[How to complete this task] Your result will be the set of lines with "galette", copied from the material below.

[Records to use]
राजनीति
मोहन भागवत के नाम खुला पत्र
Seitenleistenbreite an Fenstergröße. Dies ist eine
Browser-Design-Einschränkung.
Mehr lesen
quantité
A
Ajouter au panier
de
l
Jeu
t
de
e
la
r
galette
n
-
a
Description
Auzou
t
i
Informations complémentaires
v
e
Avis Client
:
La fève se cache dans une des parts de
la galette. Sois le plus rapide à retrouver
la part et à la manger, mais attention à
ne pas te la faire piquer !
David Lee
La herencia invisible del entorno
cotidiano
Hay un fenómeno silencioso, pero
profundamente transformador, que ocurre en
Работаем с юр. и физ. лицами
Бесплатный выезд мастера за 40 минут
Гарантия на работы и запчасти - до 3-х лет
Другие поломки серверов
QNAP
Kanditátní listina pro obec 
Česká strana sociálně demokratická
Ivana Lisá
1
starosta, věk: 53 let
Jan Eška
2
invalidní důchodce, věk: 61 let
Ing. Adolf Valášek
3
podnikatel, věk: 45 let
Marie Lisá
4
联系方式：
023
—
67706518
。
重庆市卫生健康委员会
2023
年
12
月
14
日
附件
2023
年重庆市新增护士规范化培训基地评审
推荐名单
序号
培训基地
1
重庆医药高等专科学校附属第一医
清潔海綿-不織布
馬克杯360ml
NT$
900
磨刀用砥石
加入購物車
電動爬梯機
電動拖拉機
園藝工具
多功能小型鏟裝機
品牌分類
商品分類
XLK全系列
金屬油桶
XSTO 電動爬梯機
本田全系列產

[Exercise response]
galette
la galette. Sois le plus rapide à retrouver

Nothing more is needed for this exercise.